The question presented by this appeal is whether uninsured motorist coverage was properly rejected by Frito-Lay, Inc., the named insured, on the automobile liability policy issued to it by National Union Fire Insurance Company. Plaintiff Johnson, an employee of the named insured, contends a 1984 letter from the insured to the issuing agent expressing a "desire to reject uninsured motorist coverage" in the middle of the policy term is not effective as an actual rejection of such coverage. Plaintiff further argues an issue for the jury is raised as to the effective date of a subsequent written endorsement to the policy rejecting uninsured motorist coverage for the 1985 policy year. One of the copies of that endorsement which was produced during discovery was undated; another copy was dated March 29, 1985, just one day prior to the accident which forms the basis of plaintiff's complaint. Plaintiff argues, without citation to authority, that a mid-term rejection made on March 29, 1985 would not immediately cancel uninsured motorist coverage for the pending policy term which commenced January 1, 1985.

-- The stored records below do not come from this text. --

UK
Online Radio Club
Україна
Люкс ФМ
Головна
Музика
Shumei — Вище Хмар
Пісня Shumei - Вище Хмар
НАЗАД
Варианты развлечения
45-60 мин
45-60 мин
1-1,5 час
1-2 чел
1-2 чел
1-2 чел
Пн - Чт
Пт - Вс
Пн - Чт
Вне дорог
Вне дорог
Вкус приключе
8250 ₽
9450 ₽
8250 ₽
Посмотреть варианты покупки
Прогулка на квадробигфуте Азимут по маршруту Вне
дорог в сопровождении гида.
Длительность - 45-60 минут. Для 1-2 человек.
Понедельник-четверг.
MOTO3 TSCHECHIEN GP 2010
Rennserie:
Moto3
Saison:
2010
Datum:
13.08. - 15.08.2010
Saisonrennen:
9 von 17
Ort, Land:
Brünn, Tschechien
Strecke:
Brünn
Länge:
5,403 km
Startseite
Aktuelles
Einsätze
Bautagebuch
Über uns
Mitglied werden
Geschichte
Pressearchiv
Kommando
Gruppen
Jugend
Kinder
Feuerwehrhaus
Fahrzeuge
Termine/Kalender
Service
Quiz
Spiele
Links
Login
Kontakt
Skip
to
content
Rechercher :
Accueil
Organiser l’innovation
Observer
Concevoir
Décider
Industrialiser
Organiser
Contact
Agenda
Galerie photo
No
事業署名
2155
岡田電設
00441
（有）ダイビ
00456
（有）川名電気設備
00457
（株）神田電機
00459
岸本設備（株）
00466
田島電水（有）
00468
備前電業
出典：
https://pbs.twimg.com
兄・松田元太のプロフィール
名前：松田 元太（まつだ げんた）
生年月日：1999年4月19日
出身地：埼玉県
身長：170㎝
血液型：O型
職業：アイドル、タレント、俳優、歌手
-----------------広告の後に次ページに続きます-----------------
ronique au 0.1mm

We find the June 12, 1984 letter from the insured instructing the issuing agent to make immediate changes to the automobile liability policy served as an effective rejection of uninsured motorist coverage. Such notice complies with the only statutory requirement for rejection of uninsured motorist coverage, namely, that such rejection be in writing. OCGA § 33-7-11 (a) see also Blalock v. Southern Ins. Co., 180 Ga. App. 319 ( 349 S.E.2d 32) (1986); Whatley v. Universal Security Ins. Co., 177 Ga. App. 424 ( 339 S.E.2d 398) (1986). If the legislature had intended any further formal requisites for the rejection of uninsured motorist benefits, we must presume it would have specified them. Cf. OCGA § 33-34-5 (b). Once the insured makes a rejection of uninsured motorist coverage, the coverage need not be provided in a renewal policy issued to the insured by the same insurer. OCGA § 33-7-11 (a) (3). Thus, since the insured in this case made a proper rejection of uninsured motorist coverage in 1984, it was not necessary for the insured to again reject such coverage when the policy was renewed. Nevertheless, the insured reiterated its rejection of uninsured motorist coverage by endorsement to the policy during the term in which the collision in question occurred. It is not necessary for us to determine whether an issue of fact was created as to the effective date of the endorsement rejecting coverage by reason of the differences between the two copies of the documents since coverage had been rejected earlier and no further rejection was necessary.
Judgment reversed. Birdsong, C. J., and Deen, P. J., concur.